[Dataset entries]
· · · ·

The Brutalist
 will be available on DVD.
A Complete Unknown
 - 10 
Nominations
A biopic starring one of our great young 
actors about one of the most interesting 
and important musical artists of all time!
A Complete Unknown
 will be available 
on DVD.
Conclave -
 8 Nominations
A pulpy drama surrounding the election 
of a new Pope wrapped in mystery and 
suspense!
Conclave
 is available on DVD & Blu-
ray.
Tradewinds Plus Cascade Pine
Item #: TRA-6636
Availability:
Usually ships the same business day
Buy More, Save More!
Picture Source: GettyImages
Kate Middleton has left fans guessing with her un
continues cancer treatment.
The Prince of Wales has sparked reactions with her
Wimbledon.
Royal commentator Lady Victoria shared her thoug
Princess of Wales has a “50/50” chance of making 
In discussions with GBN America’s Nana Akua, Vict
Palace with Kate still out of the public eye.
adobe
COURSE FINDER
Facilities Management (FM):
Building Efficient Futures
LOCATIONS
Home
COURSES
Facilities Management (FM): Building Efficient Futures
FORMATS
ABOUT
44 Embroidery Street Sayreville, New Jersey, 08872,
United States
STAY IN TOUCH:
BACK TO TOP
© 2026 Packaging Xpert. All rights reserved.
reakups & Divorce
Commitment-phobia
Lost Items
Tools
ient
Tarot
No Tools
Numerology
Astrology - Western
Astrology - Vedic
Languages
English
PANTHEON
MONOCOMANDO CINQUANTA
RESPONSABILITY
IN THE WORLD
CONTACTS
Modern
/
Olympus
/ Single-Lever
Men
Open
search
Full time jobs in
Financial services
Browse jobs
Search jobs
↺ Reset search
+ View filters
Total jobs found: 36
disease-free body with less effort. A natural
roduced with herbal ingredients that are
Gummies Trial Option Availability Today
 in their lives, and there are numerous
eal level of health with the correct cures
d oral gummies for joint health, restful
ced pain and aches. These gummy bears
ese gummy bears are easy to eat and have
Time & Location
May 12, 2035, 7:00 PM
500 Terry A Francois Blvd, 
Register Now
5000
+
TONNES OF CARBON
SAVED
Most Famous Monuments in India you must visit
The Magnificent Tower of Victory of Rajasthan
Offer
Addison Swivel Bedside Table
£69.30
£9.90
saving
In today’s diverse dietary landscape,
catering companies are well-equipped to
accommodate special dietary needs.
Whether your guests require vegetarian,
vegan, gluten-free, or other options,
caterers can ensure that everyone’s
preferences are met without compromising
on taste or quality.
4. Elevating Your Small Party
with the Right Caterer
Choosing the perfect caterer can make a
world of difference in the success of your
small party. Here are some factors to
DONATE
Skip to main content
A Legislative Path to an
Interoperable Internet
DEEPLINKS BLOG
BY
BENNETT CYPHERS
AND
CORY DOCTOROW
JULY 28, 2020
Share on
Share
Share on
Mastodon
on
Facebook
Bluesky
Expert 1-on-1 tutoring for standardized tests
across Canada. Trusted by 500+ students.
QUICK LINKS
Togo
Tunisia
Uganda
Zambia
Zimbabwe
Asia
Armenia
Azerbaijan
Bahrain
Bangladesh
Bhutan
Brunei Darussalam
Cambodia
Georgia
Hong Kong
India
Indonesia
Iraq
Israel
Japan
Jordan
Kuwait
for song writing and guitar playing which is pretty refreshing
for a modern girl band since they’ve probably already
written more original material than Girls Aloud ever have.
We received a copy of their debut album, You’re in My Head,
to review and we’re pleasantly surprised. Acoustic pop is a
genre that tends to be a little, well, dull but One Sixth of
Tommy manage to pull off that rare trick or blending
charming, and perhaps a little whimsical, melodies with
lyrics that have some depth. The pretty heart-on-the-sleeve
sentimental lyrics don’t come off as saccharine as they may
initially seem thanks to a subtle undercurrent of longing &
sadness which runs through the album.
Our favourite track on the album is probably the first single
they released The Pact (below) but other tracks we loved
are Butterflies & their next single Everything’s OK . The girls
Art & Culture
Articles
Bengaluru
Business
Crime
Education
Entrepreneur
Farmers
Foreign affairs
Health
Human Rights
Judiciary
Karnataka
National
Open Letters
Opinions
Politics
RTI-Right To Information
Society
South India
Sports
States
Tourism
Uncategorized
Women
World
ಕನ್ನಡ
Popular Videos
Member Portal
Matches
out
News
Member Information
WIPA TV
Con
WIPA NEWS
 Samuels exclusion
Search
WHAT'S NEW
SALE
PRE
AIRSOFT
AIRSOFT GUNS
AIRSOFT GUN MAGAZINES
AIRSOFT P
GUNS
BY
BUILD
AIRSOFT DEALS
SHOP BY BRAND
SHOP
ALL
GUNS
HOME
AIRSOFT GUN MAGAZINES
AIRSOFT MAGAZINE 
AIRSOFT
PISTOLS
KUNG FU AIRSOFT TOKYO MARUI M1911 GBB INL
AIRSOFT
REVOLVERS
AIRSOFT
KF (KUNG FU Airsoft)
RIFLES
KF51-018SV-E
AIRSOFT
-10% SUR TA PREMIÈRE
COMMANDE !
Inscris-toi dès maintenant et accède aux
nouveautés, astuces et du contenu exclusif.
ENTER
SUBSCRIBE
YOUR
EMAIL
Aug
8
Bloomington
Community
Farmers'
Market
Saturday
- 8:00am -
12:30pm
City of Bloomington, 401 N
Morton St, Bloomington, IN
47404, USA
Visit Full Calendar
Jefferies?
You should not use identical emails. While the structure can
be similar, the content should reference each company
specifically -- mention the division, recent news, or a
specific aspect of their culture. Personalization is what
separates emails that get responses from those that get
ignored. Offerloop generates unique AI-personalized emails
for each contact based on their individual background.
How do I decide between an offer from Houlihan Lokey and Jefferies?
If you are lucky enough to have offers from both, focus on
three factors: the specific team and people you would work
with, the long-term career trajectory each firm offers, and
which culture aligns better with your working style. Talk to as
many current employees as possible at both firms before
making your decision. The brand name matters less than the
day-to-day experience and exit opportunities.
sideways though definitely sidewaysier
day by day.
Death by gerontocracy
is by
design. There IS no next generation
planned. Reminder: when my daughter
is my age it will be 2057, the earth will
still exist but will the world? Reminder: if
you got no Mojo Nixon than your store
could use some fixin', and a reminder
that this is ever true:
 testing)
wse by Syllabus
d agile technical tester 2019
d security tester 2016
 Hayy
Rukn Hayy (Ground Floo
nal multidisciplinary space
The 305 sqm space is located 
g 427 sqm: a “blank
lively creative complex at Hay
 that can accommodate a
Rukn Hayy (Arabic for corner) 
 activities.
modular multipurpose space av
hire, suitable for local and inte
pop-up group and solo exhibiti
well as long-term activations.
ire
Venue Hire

· · · ·

Having read the entries above, restate them all word for word.

- Response to the exercise
The Brutalist
 will be available on DVD.
A Complete Unknown
 - 10 
Nominations
A biopic starring one of our great young 
actors about one of the most interesting 
and important musical artists of all time!
A Complete Unknown
 will be available 
on DVD.
Conclave -
 8 Nominations
A pulpy drama surrounding the election 
of a new Pope wrapped in mystery and 
suspense!
Conclave
 is available on DVD & Blu-
ray.
Tradewinds Plus Cascade Pine
Item #: TRA-6636
Availability:
Usually ships the same business day
Buy More, Save More!
Picture Source: GettyImages
Kate Middleton has left fans guessing with her un
continues cancer treatment.
The Prince of Wales has sparked reactions with her
Wimbledon.
Royal commentator Lady Victoria shared her thoug
Princess of Wales has a “50/50” chance of making 
In discussions with GBN America’s Nana Akua, Vict
Palace with Kate still out of the public eye.
adobe
COURSE FINDER
Facilities Management (FM):
Building Efficient Futures
LOCATIONS
Home
COURSES
Facilities Management (FM): Building Efficient Futures
FORMATS
ABOUT
44 Embroidery Street Sayreville, New Jersey, 08872,
United States
STAY IN TOUCH:
BACK TO TOP
© 2026 Packaging Xpert. All rights reserved.
reakups & Divorce
Commitment-phobia
Lost Items
Tools
ient
Tarot
No Tools
Numerology
Astrology - Western
Astrology - Vedic
Languages
English
PANTHEON
MONOCOMANDO CINQUANTA
RESPONSABILITY
IN THE WORLD
CONTACTS
Modern
/
Olympus
/ Single-Lever
Men
Open
search
Full time jobs in
Financial services
Browse jobs
Search jobs
↺ Reset search
+ View filters
Total jobs found: 36
disease-free body with less effort. A natural
roduced with herbal ingredients that are
Gummies Trial Option Availability Today
 in their lives, and there are numerous
eal level of health with the correct cures
d oral gummies for joint health, restful
ced pain and aches. These gummy bears
ese gummy bears are easy to eat and have
Time & Location
May 12, 2035, 7:00 PM
500 Terry A Francois Blvd, 
Register Now
5000
+
TONNES OF CARBON
SAVED
Most Famous Monuments in India you must visit
The Magnificent Tower of Victory of Rajasthan
Offer
Addison Swivel Bedside Table
£69.30
£9.90
saving
In today’s diverse dietary landscape,
catering companies are well-equipped to
accommodate special dietary needs.
Whether your guests require vegetarian,
vegan, gluten-free, or other options,
caterers can ensure that everyone’s
preferences are met without compromising
on taste or quality.
4. Elevating Your Small Party
with the Right Caterer
Choosing the perfect caterer can make a
world of difference in the success of your
small party. Here are some factors to
DONATE
Skip to main content
A Legislative Path to an
Interoperable Internet
DEEPLINKS BLOG
BY
BENNETT CYPHERS
AND
CORY DOCTOROW
JULY 28, 2020
Share on
Share
Share on
Mastodon
on
Facebook
Bluesky
Expert 1-on-1 tutoring for standardized tests
across Canada. Trusted by 500+ students.
QUICK LINKS
Togo
Tunisia
Uganda
Zambia
Zimbabwe
Asia
Armenia
Azerbaijan
Bahrain
Bangladesh
Bhutan
Brunei Darussalam
Cambodia
Georgia
Hong Kong
India
Indonesia
Iraq
Israel
Japan
Jordan
Kuwait
for song writing and guitar playing which is pretty refreshing
for a modern girl band since they’ve probably already
written more original material than Girls Aloud ever have.
We received a copy of their debut album, You’re in My Head,
to review and we’re pleasantly surprised. Acoustic pop is a
genre that tends to be a little, well, dull but One Sixth of
Tommy manage to pull off that rare trick or blending
charming, and perhaps a little whimsical, melodies with
lyrics that have some depth. The pretty heart-on-the-sleeve
sentimental lyrics don’t come off as saccharine as they may
initially seem thanks to a subtle undercurrent of longing &
sadness which runs through the album.
Our favourite track on the album is probably the first single
they released The Pact (below) but other tracks we loved
are Butterflies & their next single Everything’s OK . The girls
Art & Culture
Articles
Bengaluru
Business
Crime
Education
Entrepreneur
Farmers
Foreign affairs
Health
Human Rights
Judiciary
Karnataka
National
Open Letters
Opinions
Politics
RTI-Right To Information
Society
South India
Sports
States
Tourism
Uncategorized
Women
World
ಕನ್ನಡ
Popular Videos
Member Portal
Matches
out
News
Member Information
WIPA TV
Con
WIPA NEWS
 Samuels exclusion
Search
WHAT'S NEW
SALE
PRE
AIRSOFT
AIRSOFT GUNS
AIRSOFT GUN MAGAZINES
AIRSOFT P
GUNS
BY
BUILD
AIRSOFT DEALS
SHOP BY BRAND
SHOP
ALL
GUNS
HOME
AIRSOFT GUN MAGAZINES
AIRSOFT MAGAZINE 
AIRSOFT
PISTOLS
KUNG FU AIRSOFT TOKYO MARUI M1911 GBB INL
AIRSOFT
REVOLVERS
AIRSOFT
KF (KUNG FU Airsoft)
RIFLES
KF51-018SV-E
AIRSOFT
-10% SUR TA PREMIÈRE
COMMANDE !
Inscris-toi dès maintenant et accède aux
nouveautés, astuces et du contenu exclusif.
ENTER
SUBSCRIBE
YOUR
EMAIL
Aug
8
Bloomington
Community
Farmers'
Market
Saturday
- 8:00am -
12:30pm
City of Bloomington, 401 N
Morton St, Bloomington, IN
47404, USA
Visit Full Calendar
Jefferies?
You should not use identical emails. While the structure can
be similar, the content should reference each company
specifically -- mention the division, recent news, or a
specific aspect of their culture. Personalization is what
separates emails that get responses from those that get
ignored. Offerloop generates unique AI-personalized emails
for each contact based on their individual background.
How do I decide between an offer from Houlihan Lokey and Jefferies?
If you are lucky enough to have offers from both, focus on
three factors: the specific team and people you would work
with, the long-term career trajectory each firm offers, and
which culture aligns better with your working style. Talk to as
many current employees as possible at both firms before
making your decision. The brand name matters less than the
day-to-day experience and exit opportunities.
sideways though definitely sidewaysier
day by day.
Death by gerontocracy
is by
design. There IS no next generation
planned. Reminder: when my daughter
is my age it will be 2057, the earth will
still exist but will the world? Reminder: if
you got no Mojo Nixon than your store
could use some fixin', and a reminder
that this is ever true:
 testing)
wse by Syllabus
d agile technical tester 2019
d security tester 2016
 Hayy
Rukn Hayy (Ground Floo
nal multidisciplinary space
The 305 sqm space is located 
g 427 sqm: a “blank
lively creative complex at Hay
 that can accommodate a
Rukn Hayy (Arabic for corner) 
 activities.
modular multipurpose space av
hire, suitable for local and inte
pop-up group and solo exhibiti
well as long-term activations.
ire
Venue Hire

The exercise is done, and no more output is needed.